I am trying to execute a python file in SPARK using a mongoDB connector. The python file do a query to get some data from mongoDB and them process this data with a map operation in SPARK.
The the execution stops getting this error message: "socket.timeout: timed out", while the map operation is being executed.
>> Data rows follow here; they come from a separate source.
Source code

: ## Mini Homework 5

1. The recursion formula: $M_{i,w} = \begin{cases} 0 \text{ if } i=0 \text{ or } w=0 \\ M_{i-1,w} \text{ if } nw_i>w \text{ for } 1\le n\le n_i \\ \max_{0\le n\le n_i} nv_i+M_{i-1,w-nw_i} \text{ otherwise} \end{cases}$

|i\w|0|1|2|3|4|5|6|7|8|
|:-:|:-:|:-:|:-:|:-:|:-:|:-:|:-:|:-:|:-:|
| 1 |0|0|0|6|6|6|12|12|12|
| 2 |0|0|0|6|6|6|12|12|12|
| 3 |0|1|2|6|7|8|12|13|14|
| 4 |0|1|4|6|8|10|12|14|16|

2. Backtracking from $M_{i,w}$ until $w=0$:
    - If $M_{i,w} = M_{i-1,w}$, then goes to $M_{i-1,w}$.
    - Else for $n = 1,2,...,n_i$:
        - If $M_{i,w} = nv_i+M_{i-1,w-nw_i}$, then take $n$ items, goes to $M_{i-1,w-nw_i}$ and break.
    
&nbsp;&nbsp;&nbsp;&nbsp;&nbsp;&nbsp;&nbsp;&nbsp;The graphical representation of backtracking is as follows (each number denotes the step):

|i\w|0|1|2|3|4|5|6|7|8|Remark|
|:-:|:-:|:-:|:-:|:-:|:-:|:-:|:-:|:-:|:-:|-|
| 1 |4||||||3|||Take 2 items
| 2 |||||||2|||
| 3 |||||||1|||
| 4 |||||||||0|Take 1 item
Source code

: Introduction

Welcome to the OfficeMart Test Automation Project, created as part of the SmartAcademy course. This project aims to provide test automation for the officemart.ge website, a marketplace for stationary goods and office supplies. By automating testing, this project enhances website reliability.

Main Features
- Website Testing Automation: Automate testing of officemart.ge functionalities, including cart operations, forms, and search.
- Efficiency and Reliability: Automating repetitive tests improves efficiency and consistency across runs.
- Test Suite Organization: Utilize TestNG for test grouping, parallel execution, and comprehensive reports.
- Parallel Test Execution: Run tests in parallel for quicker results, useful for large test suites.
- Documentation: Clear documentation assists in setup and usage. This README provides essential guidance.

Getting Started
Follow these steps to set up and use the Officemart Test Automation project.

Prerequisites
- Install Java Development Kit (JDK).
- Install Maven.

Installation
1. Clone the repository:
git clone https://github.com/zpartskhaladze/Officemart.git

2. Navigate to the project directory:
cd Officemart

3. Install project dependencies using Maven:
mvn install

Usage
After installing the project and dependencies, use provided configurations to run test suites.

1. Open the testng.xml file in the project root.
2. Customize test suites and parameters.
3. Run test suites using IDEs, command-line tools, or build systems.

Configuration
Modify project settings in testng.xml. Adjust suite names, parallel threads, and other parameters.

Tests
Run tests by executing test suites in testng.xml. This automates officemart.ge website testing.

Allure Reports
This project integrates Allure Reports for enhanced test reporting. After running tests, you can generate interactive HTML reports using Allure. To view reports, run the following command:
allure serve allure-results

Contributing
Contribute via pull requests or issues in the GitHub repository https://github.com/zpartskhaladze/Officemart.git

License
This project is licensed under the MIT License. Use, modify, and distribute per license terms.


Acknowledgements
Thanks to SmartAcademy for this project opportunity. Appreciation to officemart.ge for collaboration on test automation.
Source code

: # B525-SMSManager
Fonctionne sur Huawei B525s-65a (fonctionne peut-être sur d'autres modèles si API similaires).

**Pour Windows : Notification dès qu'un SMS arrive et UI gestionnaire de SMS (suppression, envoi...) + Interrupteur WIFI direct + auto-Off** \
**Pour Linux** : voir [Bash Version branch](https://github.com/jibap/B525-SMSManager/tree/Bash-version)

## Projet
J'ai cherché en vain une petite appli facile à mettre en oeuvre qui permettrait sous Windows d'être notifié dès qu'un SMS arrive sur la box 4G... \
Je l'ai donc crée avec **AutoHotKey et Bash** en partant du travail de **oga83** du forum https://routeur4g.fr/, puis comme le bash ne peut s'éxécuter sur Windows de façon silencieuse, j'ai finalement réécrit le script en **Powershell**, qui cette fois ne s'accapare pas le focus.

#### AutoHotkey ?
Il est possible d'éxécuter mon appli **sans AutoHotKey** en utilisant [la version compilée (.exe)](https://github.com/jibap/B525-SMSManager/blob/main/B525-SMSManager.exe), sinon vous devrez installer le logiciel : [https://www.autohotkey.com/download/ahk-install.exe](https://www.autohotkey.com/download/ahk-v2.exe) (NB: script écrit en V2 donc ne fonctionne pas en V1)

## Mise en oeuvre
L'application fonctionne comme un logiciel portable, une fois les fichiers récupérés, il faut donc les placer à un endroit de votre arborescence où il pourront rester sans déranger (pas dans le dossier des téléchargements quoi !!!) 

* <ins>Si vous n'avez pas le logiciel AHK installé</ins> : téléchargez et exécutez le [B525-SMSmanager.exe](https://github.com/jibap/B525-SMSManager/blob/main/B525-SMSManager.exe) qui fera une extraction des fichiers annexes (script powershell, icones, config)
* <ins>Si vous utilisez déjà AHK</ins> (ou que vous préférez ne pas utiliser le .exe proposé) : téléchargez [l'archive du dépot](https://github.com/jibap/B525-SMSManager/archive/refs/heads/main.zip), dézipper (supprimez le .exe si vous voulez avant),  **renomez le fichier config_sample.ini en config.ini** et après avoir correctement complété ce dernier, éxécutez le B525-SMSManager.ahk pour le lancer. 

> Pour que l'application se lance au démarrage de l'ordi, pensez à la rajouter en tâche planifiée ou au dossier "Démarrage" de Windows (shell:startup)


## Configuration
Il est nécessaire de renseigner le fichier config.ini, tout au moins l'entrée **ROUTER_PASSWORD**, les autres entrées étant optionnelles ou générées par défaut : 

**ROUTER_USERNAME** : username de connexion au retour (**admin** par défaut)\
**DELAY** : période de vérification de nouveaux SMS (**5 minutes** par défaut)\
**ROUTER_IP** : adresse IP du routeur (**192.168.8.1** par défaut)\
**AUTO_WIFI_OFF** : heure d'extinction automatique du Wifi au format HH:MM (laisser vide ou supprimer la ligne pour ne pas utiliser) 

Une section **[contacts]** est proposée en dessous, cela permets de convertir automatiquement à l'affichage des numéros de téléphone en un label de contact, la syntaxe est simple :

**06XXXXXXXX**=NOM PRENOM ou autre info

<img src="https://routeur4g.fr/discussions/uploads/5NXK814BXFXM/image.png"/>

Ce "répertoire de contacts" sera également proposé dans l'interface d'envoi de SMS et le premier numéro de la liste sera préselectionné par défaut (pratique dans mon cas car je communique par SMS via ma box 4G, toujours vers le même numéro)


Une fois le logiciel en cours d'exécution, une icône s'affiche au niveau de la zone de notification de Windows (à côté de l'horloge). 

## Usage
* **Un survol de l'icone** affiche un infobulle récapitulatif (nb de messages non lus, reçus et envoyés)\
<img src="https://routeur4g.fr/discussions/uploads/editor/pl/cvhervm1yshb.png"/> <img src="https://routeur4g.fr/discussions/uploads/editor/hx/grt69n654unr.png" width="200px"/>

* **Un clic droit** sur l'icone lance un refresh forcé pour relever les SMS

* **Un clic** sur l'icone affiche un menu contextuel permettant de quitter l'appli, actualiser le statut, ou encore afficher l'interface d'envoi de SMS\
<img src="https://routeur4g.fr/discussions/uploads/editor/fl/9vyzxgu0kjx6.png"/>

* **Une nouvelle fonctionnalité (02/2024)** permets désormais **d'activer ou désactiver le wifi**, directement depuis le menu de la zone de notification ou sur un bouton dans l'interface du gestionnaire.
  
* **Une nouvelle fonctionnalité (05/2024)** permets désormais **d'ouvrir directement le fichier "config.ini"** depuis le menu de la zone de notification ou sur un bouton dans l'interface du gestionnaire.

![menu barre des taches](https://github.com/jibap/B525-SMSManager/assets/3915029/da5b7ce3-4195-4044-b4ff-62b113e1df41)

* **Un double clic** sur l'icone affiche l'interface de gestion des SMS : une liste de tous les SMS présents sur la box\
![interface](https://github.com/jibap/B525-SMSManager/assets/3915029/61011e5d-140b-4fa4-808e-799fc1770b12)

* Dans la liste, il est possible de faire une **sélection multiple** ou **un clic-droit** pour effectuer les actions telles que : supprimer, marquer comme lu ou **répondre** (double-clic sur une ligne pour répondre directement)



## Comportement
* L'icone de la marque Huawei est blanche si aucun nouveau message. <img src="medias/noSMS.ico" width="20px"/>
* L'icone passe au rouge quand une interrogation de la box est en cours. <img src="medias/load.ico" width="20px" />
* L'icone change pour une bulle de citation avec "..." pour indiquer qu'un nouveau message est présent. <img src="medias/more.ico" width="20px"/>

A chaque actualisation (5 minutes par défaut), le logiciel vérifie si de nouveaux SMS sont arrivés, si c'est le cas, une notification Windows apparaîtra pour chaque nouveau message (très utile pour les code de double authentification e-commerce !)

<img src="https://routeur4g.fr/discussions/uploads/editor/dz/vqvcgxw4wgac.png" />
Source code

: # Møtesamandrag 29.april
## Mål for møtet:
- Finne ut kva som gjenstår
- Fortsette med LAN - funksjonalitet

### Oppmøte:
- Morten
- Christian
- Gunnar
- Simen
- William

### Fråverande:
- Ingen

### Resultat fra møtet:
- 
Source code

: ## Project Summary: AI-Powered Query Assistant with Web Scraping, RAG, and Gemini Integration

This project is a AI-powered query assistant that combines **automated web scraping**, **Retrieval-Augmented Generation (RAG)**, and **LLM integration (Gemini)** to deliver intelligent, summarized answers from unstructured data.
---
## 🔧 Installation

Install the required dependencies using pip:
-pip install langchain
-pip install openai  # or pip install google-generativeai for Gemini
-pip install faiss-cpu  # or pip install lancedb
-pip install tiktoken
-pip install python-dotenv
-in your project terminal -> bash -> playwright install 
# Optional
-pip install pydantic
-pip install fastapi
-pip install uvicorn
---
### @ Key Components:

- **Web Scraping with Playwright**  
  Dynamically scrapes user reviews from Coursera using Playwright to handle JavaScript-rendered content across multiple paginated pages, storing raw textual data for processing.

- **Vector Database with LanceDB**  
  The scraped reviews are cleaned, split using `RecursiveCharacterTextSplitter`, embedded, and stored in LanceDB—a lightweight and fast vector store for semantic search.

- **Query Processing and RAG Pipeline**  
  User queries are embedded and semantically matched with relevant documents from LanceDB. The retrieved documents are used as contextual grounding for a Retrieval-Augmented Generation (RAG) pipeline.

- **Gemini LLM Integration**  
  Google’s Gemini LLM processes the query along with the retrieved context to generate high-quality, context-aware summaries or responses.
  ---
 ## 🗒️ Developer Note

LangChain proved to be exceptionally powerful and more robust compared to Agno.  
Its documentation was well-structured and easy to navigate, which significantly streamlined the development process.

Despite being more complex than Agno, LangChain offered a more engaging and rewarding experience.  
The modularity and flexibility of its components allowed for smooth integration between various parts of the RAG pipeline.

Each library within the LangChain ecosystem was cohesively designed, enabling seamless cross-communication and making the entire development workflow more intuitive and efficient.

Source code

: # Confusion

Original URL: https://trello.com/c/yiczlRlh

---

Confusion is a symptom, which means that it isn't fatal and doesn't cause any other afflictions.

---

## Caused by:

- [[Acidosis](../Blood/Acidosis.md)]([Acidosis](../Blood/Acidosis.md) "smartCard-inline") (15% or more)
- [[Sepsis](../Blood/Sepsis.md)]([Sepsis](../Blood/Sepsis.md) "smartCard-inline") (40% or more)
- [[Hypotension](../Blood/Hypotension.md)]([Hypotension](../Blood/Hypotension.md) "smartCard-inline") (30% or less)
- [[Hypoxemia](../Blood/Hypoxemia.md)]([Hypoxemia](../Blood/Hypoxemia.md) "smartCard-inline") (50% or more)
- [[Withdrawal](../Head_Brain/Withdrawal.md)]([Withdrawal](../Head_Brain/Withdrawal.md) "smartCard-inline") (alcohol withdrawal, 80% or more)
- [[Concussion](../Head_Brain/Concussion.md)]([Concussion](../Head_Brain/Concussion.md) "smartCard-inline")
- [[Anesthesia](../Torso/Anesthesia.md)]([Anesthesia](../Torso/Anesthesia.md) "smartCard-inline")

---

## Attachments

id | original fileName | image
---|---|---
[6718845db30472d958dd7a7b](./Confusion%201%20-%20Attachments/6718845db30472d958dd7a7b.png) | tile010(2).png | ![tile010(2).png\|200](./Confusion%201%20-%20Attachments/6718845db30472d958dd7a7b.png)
That is the output I get:
Traceback (most recent call last): File "/home/ana/computational_tools_for_big_data/project/review_analysis.py", line 27, in bad_reviews = reviews_1.rdd.map(lambda r: r.text).collect() File "/usr/local/spark/python/lib/pyspark.zip/pyspark/rdd.py", line 777, in collect File "/usr/local/spark/python/lib/pyspark.zip/pyspark/rdd.py", line 142, in _load_from_socket File "/usr/local/spark/python/lib/pyspark.zip/pyspark/serializers.py", line 139, in load_stream File "/usr/local/spark/python/lib/pyspark.zip/pyspark/serializers.py", line 156, in _read_with_length File "/usr/local/spark/python/lib/pyspark.zip/pyspark/serializers.py", line 543, in read_int File "/usr/lib/python2.7/socket.py", line 384, in read data = self._sock.recv(left) socket.timeout: timed out
I get this problem because the file I am querying it is very big 2.3GB, I tried the same with a file of 1GB and it is the same problem but it is works with a smaller file of 400MB.
Is it possible to change the timeout or something to make it work? Is there any other way to process a big amount of data faster?